You Are What You Worship
In Sunday’s sermon, Rich preached a great word about being made in the image of God. He said we are created to worship and reflect the goodness and glory of God, and he pointed out how we are like mirrors, when we reflect that which we worship, we become like that which we worship. The original Plan A was that when we worship God we would reflect His goodness to others, and we would become like Him. But sin broke the plan. Now we are in Plan B which has introduced many alternative gods to worship.
We become like that which we worship. I see that principle in Hosea, when he said that when Israel devoted themselves to sexual perversion at Baal Peor, they “became detestable like the thing they loved” (9:10).
Israel worshiped Baal, they reflected Baal, and they became as detestable as Baal.
So, why is it true that we become like that which we worship?
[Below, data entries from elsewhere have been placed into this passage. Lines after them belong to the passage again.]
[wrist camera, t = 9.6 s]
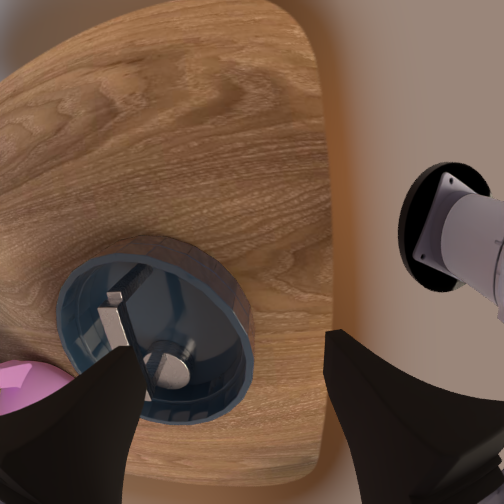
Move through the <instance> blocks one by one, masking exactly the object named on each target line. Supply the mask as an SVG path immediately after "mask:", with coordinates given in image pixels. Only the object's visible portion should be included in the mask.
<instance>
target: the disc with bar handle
mask: <svg viewBox="0 0 504 504" xmlns="http://www.w3.org/2000/svg"><path fill="white" fill-rule="evenodd" d="M152 272H153V270H152V266H150V265H147V264H142V263H138V264H137V265H135V266H134V267H133V268H132V269H131V270H130V271H129V272H128V273H127V274H126V275H125V276H123V277H122V278H121V279H120V280H119V281H118V282H117V283H116V284H115V285H114V286H113V287H112V288H111V289H110V290H109V291H107V297H108V300H105V301H104V302H103V303H102V304H101V305H100V306H99V307H98V308H97V309H98V312H99V315H100V318H101V321H102V324H103V327H104V330H105V333H106V335H107V338H108V341H109V343H110V346H111V348H112V350H113V349H114V348H116V347H118V346H133V349H134V352H135V354H136V357H137V360H138V362H139V365H140V367H141V370H142V373H143V375H144V378H145V380H146V382H147V390H146V396H145V401H152V398H153V396H154V393H155V387H156V385H157V386H159V387H162V388H165V389H171V390H175V389H180V388H183V387H185V386H186V385H187V384H188V383H189V381H190V377H191V374H192V371H193V367H194V362H193V358H192V356H191V355H190V353H189V352H188V351H187V350H186V349H185V348H184V347H183V346H181V345H179V344H177V343H175V342H171V341H165V340H163V341H157V342H155V343H153V344H151V345H150V346H149V348H148V350H147V352H146V354H145V355H144V357H143V356H142V353H141V351H140V348H139V345H138V342H137V339H136V336H135V333H134V330H133V327H132V323H131V320H130V317H129V314H128V310H127V307H126V302H127V301H128V299H129V298H130V297H131V296H132V295H133V294H134V293H135V291H136V290H137V289H138V288H139V287H140V286H141V285H142V283H143V282H144V281H145V280H146V279H147V278H148V277H149V276H150V275H151V273H152Z"/></svg>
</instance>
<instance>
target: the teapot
mask: <svg viewBox="0 0 504 504" xmlns="http://www.w3.org/2000/svg"><path fill="white" fill-rule="evenodd" d="M73 379H75V378H74V377H73V376H71V375H70V374H68V373H67V372H65V371H63V370H62V369H60V368H58V367H56V366H53V365H51V364H48V363H44V362H37V361H18V360H10V361H7V362H3V363H0V388H2V389H1V393H0V416H1V415H4V414H7V413H11V412H13V411H16V410H19V409H22V408H24V407H26V406H28V405H31V404H33V403H35V402H37V401H39V400H41V399H43V398H45V397H47V396H49V395H50V394H52V393H54V392H55V391H57V390H59V389H60V388H62V387H63V386H65V385H66V384H68V383H69V382H70V381H72V380H73Z"/></svg>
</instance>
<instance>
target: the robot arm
mask: <svg viewBox="0 0 504 504" xmlns="http://www.w3.org/2000/svg"><path fill="white" fill-rule="evenodd" d="M450 179H451V182H449V180H450ZM422 254H423V257H422V258H421V255H422ZM412 256H413V258H414V259H415V260H417V261H419V262H421V263H423V264H426V265H428V266H430V267H432V268H435V269H437V270H439V271H441V272H443V273H445V274H448V275H450V276H452V277H454V278H456V279H458V280H460V281H462V282H465V283H467V284H468V285H469V286H471V287H472V288H474V289H475V290H476V291H478V292H479V293H481V294H482V295H483V296H485V297H486V298H487V299H489V300H490V301H491V302H493V303H494V304H495V305H496V306H498V307H499V311H498V319H499V320H501V321H502V322H503V323H504V201H501V200H498V199H494V198H490V197H486V196H482V195H478V194H477V193H475V192H474V191H473V190H472V189H470V188H469V187H468V186H466V185H465V184H464V183H462V182H461V181H459V180H458V179H457V178H455V177H454V176H452V175H451V174H449V173H447V172H444V173H443V174H442V175H441V178H440V182H439V185H438V188H437V191H436V194H435V197H434V200H433V203H432V205H431V208H430V211H429V214H428V216H427V219H426V222H425V224H424V227H423V229H422V232H421V234H420V237H419V239H418V241H417V244H416V246H415V249H414V251H413V254H412ZM323 375H324V379H325V383H326V387H327V391H328V394H329V397H330V400H331V402H332V405H333V407H334V410H335V412H336V414H337V417H338V419H339V422H340V424H341V427H342V429H343V432H344V434H345V437H346V439H347V442H348V445H349V448H350V451H351V455H352V459H353V463H354V466H355V471H356V475H357V480H358V484H359V489H360V495H361V500H362V504H504V469H503V470H502V471H501V470H500V468H499V467H498V465H499V464H500V463H501V462H502V460H501V458H500V457H499V455H498V454H499V452H500V451H501V450H502V449H503V448H504V401H497V400H488V399H480V398H475V397H470V396H466V395H461V394H458V393H454V392H450V391H447V390H445V389H442V388H439V387H436V386H433V385H431V384H428V383H426V382H424V381H421V380H419V379H417V378H415V377H413V376H411V375H409V374H407V373H405V372H403V371H401V370H400V369H398V368H396V367H394V366H393V365H391V364H390V363H388V362H386V361H385V360H383V359H382V358H380V357H379V356H377V355H376V354H374V353H373V352H372V351H370V350H369V349H367V348H366V347H365V346H363V345H362V344H361V343H359V342H358V341H356V340H355V339H354V338H353V337H351V336H350V335H349V334H347V333H346V332H345V331H343V330H342V329H340V330H333V331H327V332H325V352H324V367H323ZM146 390H147V382H146V380H145V378H144V375H143V373H142V370H141V367H140V365H139V362H138V360H137V357H136V354H135V352H134V349H133V346H118V347H116V348H114V349H113V350H112V351H110V352H109V353H108V354H106V355H105V356H104V357H102V358H101V359H100V360H98V361H97V362H96V363H95V364H93V365H92V366H91V367H89V368H88V369H87V370H86V371H84V372H83V373H82V374H80V375H79V376H77V377H76V378H75V379H73V380H72V381H70V382H69V383H68V384H66V385H65V386H63V387H62V388H60V389H59V390H57V391H55V392H54V393H52V394H50V395H49V396H47V397H45V398H43V399H41V400H39V401H37V402H35V403H33V404H31V405H28V406H26V407H24V408H22V409H19V410H16V411H13V412H11V413H7V414H4V415H1V416H0V504H122V488H123V480H124V473H125V466H126V460H127V456H128V452H129V448H130V445H131V442H132V439H133V436H134V433H135V430H136V427H137V424H138V421H139V418H140V415H141V412H142V409H143V406H144V401H145V396H146Z"/></svg>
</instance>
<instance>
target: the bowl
mask: <svg viewBox="0 0 504 504" xmlns="http://www.w3.org/2000/svg"><path fill="white" fill-rule="evenodd" d="M138 263H142V264H147V265H150V266H152V270H153V272H152V273H151V275H150V276H149V277H148V278H147V279H146V280H145V281H144V282H143V283H142V285H141V286H140V287H139V288H138V289H137V290H136V291H135V293H134V294H133V295H132V296H131V297H130V298H129V299H128V301H127V302H126V307H127V310H128V314H129V317H130V320H131V323H132V327H133V330H134V333H135V336H136V339H137V342H138V345H139V348H140V351H141V353H142V356H143V357H144V355H145V354H146V352H147V350H148V348H149V346H150V345H151V344H153V343H155V342H157V341H163V340H165V341H171V342H175V343H177V344H179V345H181V346H183V347H184V348H185V349H186V350H187V351H188V352H189V353H190V355H191V356H192V358H193V362H194V367H193V371H192V374H191V377H190V381H189V383H188V384H187V385H186V386H185V387H183V388H180V389H175V390H171V389H165V388H162V387H159V386H157V385H156V387H155V393H154V396H153V398H152V401H144V406H143V409H142V412H141V415H140V418H142V419H144V420H148V421H152V422H156V423H161V424H167V425H194V424H199V423H204V422H209V421H212V420H214V419H216V418H218V417H221V416H223V415H225V414H227V413H228V412H230V411H231V410H232V409H233V408H234V407H235V406H236V405H237V404H239V403H240V402H241V401H242V400H243V398H244V397H245V395H246V393H247V391H248V389H249V387H250V385H251V383H252V379H253V369H254V348H255V325H254V320H253V316H252V312H251V307H250V304H249V302H248V300H247V298H246V296H245V294H244V293H243V291H242V289H241V287H240V285H239V284H238V282H237V280H236V279H235V278H234V277H233V276H232V275H231V274H230V273H229V272H228V271H227V270H226V269H225V268H224V267H223V266H222V265H221V264H220V263H219V261H217V260H215V259H214V258H212V257H211V256H209V255H208V254H206V253H204V252H203V251H201V250H200V249H198V248H197V247H195V246H193V245H190V244H187V243H184V242H181V241H178V240H175V239H172V238H169V237H164V236H147V235H142V236H141V235H140V236H136V237H132V238H128V239H123V240H120V241H117V242H116V243H114V244H113V245H111V246H109V247H108V248H106V249H105V250H103V251H102V252H100V253H98V254H97V255H95V256H94V257H92V258H91V259H89V260H88V261H86V262H85V263H83V264H82V265H80V266H79V267H77V268H76V269H74V270H73V271H72V272H71V274H70V275H69V277H68V278H67V279H66V281H65V282H64V284H63V285H62V287H61V289H60V293H59V297H58V301H57V305H56V321H57V330H58V334H59V337H60V340H61V343H62V347H63V349H64V351H65V353H66V355H67V357H68V359H69V360H70V362H71V364H72V366H73V367H74V369H75V370H76V371H77V373H78V374H79V375H80V374H82V373H83V372H84V371H86V370H87V369H88V368H89V367H91V366H92V365H93V364H95V363H96V362H97V361H98V360H100V359H101V358H102V357H104V356H105V355H106V354H108V353H109V352H110V351H112V348H111V346H110V343H109V341H108V338H107V335H106V333H105V330H104V327H103V324H102V321H101V318H100V315H99V312H98V309H97V308H98V307H99V306H100V305H101V304H102V303H103V302H104V301H105V300H108V297H107V291H109V290H110V289H111V288H112V287H113V286H114V285H115V284H116V283H117V282H118V281H119V280H120V279H121V278H122V277H123V276H125V275H126V274H127V273H128V272H129V271H130V270H131V269H132V268H133V267H134V266H135V265H137V264H138Z"/></svg>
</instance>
It’s true because we are designed as worshiping machines – we cannot not worship something or someone. We are designed to reflect that which we worship. If we worship God, we reflect God. If we worship money, sex, independence, freedom, family, nationalism, etc., then we reflect those things. What we worship is our ultimate source of hope and it always comes up in our conversations. Becoming like that which we worship is inevitable. You can’t worship Baal (or money, sex, nationalism, sports, etc.) and become like God.
But, when are we “worshiping”? We are worshiping something when we think that object, experience or person will give our lives meaning, value, significance and security.
Tim Keller writes,
“… the human heart takes good things like a successful career, love, material possessions, even family, and turns them into ultimate things. Our hearts deify them as the center of our lives, because, we think, they can give us significance and security, safety and fulfillment, if we attain them” (Keller, Timothy. Counterfeit Gods. Penguin Publishing Group. Kindle Edition.)
So, we reflect the gods we worship. We spend our time, money, energy pursuing things that we think will give us life. Then, we reflect those gods (idols) to those around us as that which we have lifted up as worthy of our hope, time, affection and money. But those idols will ultimately fail us. And when they do, we can become panicked and depressed. If you are reading this you are not immune to these pressures – because our world walks by sight, not by faith. But God’s word tells us that we, as followers of Jesus, “walk by faith, not by sight” (2 Cor. 5:7).
Because we become like that which we worship, the perennial test is will we worship the Creator, or the created?
“For although they knew God, they did not honor him as God or give thanks to him, but they became futile in their thinking, and their foolish hearts were darkened…because they exchanged the truth about God for a lie and worshiped and served the creature rather than the Creator, who is blessed forever! Amen” (Romans 1:21, 25).
The good news is that God will never fail us. Only through worshiping Him can we properly function as the worship machines that we are – reflecting His goodness, kindness, grace and glory.
And there is peace amidst the storm when we worship the Creator.